Lui qui n'est déjà pas bien grand semble se ratatiner sur lui-même, comme s'il voulait se glisser dans un trou de souris. Calith observe son manège, interloqué, avant de jeter un regard perdu à Iezahel, qui tient contre lui un Fáelán bien décidé à dévorer entièrement sa chemise. Iezahel qui, dans un sourire de connivence, s'approche de lui et l'effleure au niveau de la taille. Enfin, effleure sa bourse, surtout. Et il faut encore une poignée de secondes à Calith pour comprendre. Bien sûr, il faut payer l'auberge, surtout si Severin a besoin d'y rester plusieurs jours. Severin, qui n'a pas un sou en poche, pas même une tenue de rechange. Et Filraen n'est sans doute pas bien riche : la plupart du temps, les seigneurs de fief offrent gîte et couvert à leurs hommes de confiance et ils subviennent à tous leurs besoins. Ils les rétribuent parfois mais connaissant la situation de Filraen à Iduvief, il n'a pas dû partir avec une besace pleine d'or. Ce sera très probablement à Calith de payer les jours à l'auberge, sans compter que rien n'assure à Filraen que son roi souhaite voir un esclave passer plusieurs jours dans ce genre d'établissement. Calith passe une main dans ses cheveux avant de décider :
- Nous ferons la route ensemble jusqu'à l'Hydre qui Fume. Puis vous y resterez jusqu'à ce que Severin soit en état de voyager sans risque pour sa santé. Vous resterez, Filraen, ainsi que Nyv'.
Loundor hoche la tête d'approbation, tandis que le mage se répand en remerciements sans fin, que Calith finit par interrompre d'un léger signe de la main. Et c'est le Général qui leur offre l'échappatoire idéale en rappelant qu'il faudrait faire un brin de toilette avant le dîner.
Finalement, le mage retourne veiller sur son patient, tandis que la troupe descend jusque dans la salle à manger, où brûle un feu crépitant. Mais alors qu'ils discutent de tout et de rien en attendant que l'eau chauffe, Lucias prend la poudre d'escampette et s'éloigne de son roi, qui le met terriblement mal à l'aise.

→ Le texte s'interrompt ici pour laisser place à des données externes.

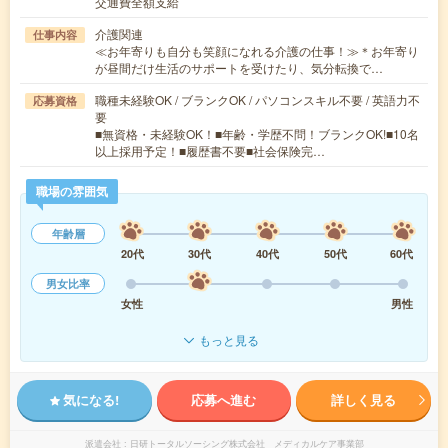
交通費全額支給
介護関連
仕事内容
≪お年寄りも自分も笑顔になれる介護の仕事！≫＊お年寄り
が昼間だけ生活のサポートを受けたり、気分転換で…
職種未経験OK / ブランクOK / パソコンスキル不要 / 英語力不
応募資格
要
■無資格・未経験OK！■年齢・学歴不問！ブランクOK!■10名
以上採用予定！■履歴書不要■社会保険完…
職場の雰囲気
年齢層
20代
30代
40代
50代
60代
男女比率
女性
男性
もっと見る
気になる!
応募へ進む
詳しく見る
派遣会社
日研トータルソーシング株式会社 メディカルケア事業部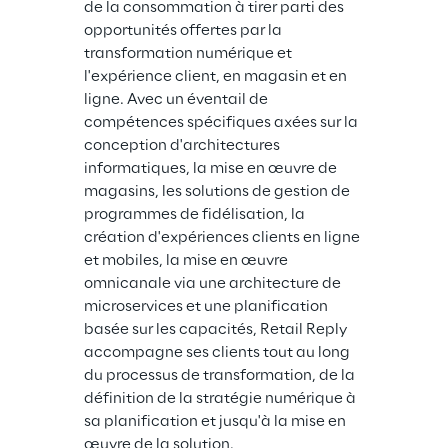
de la consommation à tirer parti des 
opportunités offertes par la 
transformation numérique et 
l'expérience client, en magasin et en 
ligne. Avec un éventail de 
compétences spécifiques axées sur la 
conception d'architectures 
informatiques, la mise en œuvre de 
magasins, les solutions de gestion de 
programmes de fidélisation, la 
création d'expériences clients en ligne 
et mobiles, la mise en œuvre 
omnicanale via une architecture de 
microservices et une planification 
basée sur les capacités, Retail Reply 
accompagne ses clients tout au long 
du processus de transformation, de la 
définition de la stratégie numérique à 
sa planification et jusqu'à la mise en 
œuvre de la solution.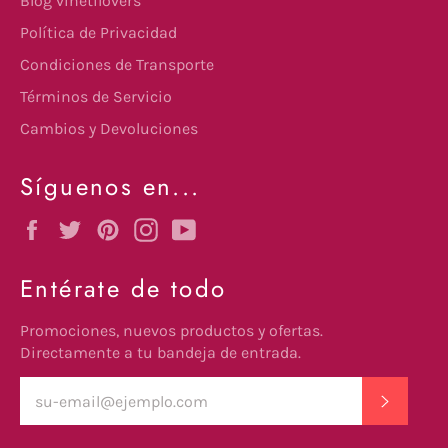
Blog vinetilovers
Política de Privacidad
Condiciones de Transporte
Términos de Servicio
Cambios y Devoluciones
Síguenos en...
Facebook
Twitter
Pinterest
Instagram
YouTube
Entérate de todo
Promociones, nuevos productos y ofertas.
Directamente a tu bandeja de entrada.
SUSCRI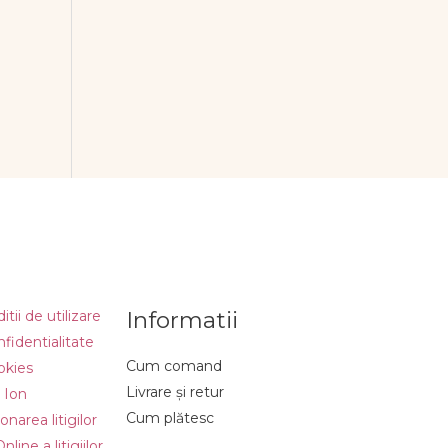
Informatii
tii de utilizare
nfidentialitate
Cum comand
okies
Livrare și retur
 Ion
Cum plătesc
narea litigilor
line a litigiilor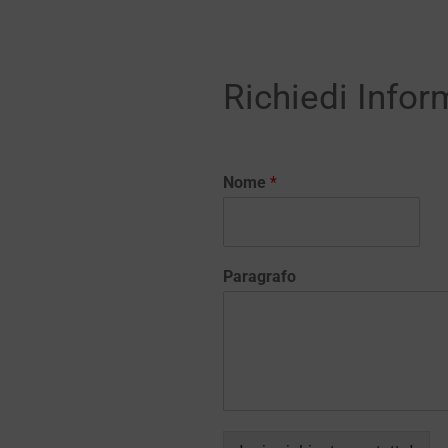
Richiedi Infor
Nome
*
Paragrafo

Ils se lavent les uns après les autres, dans une petite cuvette d'étain, laissant le roi passer en premier. Puis vient l'heure du dîner, qu'ils partagent dans cette salle, discutant principalement du convalescent à l'étage, et de la joie de Nyv'. Lorsque leur maigre pitance est terminée, Filraen laisse échapper :
- Ainsi, c'est donc Thilda qui les a tous tués ? Je ne l'en aurais jamais cru capable...
- C'est vrai qu'elle ne donnait pas l'impression de pouvoir tuer de sang-froid comme elle l'a fait. Mais c'était bien elle, elle a avoué dès qu'on a trouvé le poison. D'ailleurs, à ce sujet, elle ne l'appelle pas nimhiù mais Soleil Vert. Ça vous dit quelque chose ?
- Bien sûr, Votre Altesse ! C'est l'un des surnoms de ce poison. Je suis sûr que j'ai quelques lignes à ce sujet, dans mes manuscrits !
Le mage a déjà bondi hors du banc, et s'apprête sans doute à s'élancer jusqu'à l'étage pour fouiner dans ses manuscrits jusqu'à trouver la bonne référence. Mais Calith l'arrête d'un geste de la main en déclarant :
- Laissez, Filraen, je vous crois. Nous avons juste été surpris qu'elle ne connaisse pas le nimhiù.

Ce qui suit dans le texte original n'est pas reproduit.